Камиль собрал карты и, будто, между прочим, заметил:

– Кажется, твоей голове в любое время суток думать хлопотно.

– Может и так, но тогда меня по ошибке в университет приняли.

– В какой университет?

– И ты молчишь? От друзей скрываешь?

– Колись! Или сглазить боишься?

– Нет, конечно… Хотел сегодня рассказать, но игра выдалась интересная. В октябре начинаю первый семестр. Факультет криминологии.

– Молодец, паренёк, поздравляем, – друзья вскочили и принялись обнимать Мансура.

– В Цфате? – спросил Камиль, основательно двинув приятеля по плечу, – там, кажется, «бакалавра» подгоняют под требования МВД. Ерунда – ОЗ.

Термином ОЗ, то есть «обязан закончить», обозначали те высшие учебные заведения, где требовалось лишь присутствие на лекциях. Руководство университета входило в положение силовиков, совмещавших учёбу, семью и ненормированный рабочий день, когда теракты были повседневностью.

– Обижаешь, Колледж Западной Галилеи от Бар-Иланского универа.

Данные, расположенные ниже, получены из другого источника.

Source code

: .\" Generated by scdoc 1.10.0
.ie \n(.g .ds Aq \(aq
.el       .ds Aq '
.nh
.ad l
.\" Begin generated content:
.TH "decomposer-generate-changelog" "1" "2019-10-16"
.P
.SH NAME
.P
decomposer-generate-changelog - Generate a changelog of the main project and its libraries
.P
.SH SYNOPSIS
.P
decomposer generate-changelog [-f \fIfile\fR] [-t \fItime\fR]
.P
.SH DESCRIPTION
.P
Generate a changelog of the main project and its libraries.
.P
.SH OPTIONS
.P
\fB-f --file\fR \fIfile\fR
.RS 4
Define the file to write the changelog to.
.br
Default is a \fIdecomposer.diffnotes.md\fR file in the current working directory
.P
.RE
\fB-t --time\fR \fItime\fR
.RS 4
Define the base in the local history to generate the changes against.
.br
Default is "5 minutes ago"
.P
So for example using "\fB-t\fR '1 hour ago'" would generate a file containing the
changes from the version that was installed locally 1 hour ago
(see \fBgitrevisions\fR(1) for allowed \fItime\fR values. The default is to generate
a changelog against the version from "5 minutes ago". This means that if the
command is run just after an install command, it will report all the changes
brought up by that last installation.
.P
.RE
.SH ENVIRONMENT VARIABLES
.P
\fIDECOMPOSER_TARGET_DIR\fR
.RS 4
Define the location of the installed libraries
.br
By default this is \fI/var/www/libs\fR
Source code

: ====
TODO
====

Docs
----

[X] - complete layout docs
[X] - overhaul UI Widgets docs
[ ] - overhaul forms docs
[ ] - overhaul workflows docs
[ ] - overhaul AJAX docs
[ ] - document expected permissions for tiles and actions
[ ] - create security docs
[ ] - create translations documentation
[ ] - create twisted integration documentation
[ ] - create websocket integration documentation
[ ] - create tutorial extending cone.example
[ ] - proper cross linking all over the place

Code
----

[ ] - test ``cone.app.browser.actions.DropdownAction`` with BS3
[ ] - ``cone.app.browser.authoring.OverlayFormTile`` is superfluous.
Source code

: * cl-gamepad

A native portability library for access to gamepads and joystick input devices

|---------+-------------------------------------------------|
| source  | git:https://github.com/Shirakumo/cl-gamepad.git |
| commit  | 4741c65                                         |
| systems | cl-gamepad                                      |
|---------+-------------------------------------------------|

– Кажется, это где-то на шоссе Акко-Нагария?

– Точно, ближе к Акко.

– Когда проставляться будешь? – оборвал академическую беседу Абу Рабия.

Приятели захохотали.

– Я серьёзно, – притворился обиженным толстяк, – чем хочешь клянусь, проигнорируешь проставу, экзамены завалишь. Так что… Вот когда я в полицию призвался… совсем из головы вылетело, – тут же последовал новый взрыв хохота, – да, да, бывает, я, знаете ли, тоже человек. Прикиньте, сколько дел появляется у человека в призыв, сколько бумаг надо оформить, сколько тестов пройти, вот и забыл проставиться.

Друзья снова не сдержались. Абу Рабия раздражённо шикнул на них и продолжил:

– И что! В первый же день на службе из-за всех переживаний я прикемарил, и на моё счастье мимо проходил начальник участка. Зарплату получить не успел, как с меня три рабочих дня содрали.

– Всё твоя жадность, Абу Рабия.

– Экономность, не жадный я, просто нет лишних денег, вот и всё. Ты, Мансур, на меня стрелки не переводи, говори прямо, когда мясом кормиться будем.

– Сразу, как только… ты же меня знаешь…

Друзья обнялись. Мансур и Камиль поблагодарили хозяина и, наказав поспешить к жене пока не заснула, со смехом выкатились во двор. Вслед неслись напутствия покоробленного в лучших чувствах мужа.

Мансур забрался в «Субару», закурил и завёл машину. Она чихнула, но проблем делать не стала. Давно следовало старушку продать, да жалко, авто – чистый японец, сегодня таких днём с огнём не найти, фальшивки в Турции клепают. Машину он обиходовал в семейном гаражике на один подъёмник, где работали арабы отец и сын. Себе на уме, как многие почитатели Мухаммеда, но запчасти возили из автономии, так что ремонт и ежегодное техобслуживание выходили на порядок дешевле. Взглянув на часы, Мансур медленно тронулся с места. Деревня небольшая, ехать недалеко, но время нелишнее. К тому же Абу Рабия жил в старой части деревни. По мощёным, извилистым улочкам без тротуаров, на которые лишь кое-где отведено с локоть, следовало двигаться осторожно, тем более ночью. Дома в друзских деревнях построены очень кучно, почти вплотную, и у каждого здания своя архитектура, свой дизайн. Своя история.